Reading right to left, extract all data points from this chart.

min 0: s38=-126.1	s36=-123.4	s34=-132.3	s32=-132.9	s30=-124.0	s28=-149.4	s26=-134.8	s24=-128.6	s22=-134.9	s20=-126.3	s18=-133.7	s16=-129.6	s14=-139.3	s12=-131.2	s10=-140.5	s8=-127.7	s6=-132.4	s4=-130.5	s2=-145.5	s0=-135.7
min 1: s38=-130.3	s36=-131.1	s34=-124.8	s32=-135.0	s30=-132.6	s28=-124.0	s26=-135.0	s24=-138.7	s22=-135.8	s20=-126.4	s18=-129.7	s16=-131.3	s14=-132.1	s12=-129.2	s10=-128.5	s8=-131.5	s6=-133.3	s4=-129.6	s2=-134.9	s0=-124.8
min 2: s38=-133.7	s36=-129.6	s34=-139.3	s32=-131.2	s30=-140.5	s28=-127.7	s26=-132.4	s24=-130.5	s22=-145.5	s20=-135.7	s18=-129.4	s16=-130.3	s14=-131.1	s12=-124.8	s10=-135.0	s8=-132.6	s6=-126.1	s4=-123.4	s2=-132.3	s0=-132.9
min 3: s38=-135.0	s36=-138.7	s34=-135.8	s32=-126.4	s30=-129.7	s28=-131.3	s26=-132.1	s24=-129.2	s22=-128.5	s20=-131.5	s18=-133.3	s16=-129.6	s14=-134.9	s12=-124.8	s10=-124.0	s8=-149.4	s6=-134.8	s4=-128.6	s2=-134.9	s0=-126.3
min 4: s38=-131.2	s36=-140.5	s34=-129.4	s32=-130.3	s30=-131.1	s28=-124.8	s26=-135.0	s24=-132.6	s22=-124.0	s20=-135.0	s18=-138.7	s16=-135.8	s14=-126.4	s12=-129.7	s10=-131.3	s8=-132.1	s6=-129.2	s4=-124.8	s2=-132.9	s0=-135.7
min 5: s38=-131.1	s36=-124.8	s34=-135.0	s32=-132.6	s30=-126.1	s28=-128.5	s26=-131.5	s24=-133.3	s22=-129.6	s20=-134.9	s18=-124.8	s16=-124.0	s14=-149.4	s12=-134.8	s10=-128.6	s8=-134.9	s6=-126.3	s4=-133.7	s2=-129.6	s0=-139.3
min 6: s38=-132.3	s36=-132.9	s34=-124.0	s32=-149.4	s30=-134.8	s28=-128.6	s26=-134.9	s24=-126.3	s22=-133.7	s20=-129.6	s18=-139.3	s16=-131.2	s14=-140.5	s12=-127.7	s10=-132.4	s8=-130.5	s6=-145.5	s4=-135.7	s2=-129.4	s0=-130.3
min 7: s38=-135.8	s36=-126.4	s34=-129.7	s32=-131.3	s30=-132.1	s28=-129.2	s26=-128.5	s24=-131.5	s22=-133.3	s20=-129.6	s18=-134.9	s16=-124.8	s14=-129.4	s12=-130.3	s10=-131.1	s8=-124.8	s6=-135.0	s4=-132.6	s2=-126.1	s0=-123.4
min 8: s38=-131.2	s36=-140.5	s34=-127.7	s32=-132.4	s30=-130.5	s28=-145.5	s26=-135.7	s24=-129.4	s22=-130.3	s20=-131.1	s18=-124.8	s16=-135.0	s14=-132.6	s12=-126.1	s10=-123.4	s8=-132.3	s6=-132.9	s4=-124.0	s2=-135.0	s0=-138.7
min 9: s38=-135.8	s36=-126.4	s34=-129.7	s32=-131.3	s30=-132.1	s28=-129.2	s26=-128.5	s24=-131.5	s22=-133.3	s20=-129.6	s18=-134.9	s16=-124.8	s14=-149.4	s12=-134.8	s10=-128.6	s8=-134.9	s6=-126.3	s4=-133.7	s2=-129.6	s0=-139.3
■ ■ ■
▶ **Aim of the exercise**: Pull out every line from the rows above that contains the string "this". Only matches with the same capitalization count.

▶ **Solution below**:
Reading right to left, extract all data points from this chart.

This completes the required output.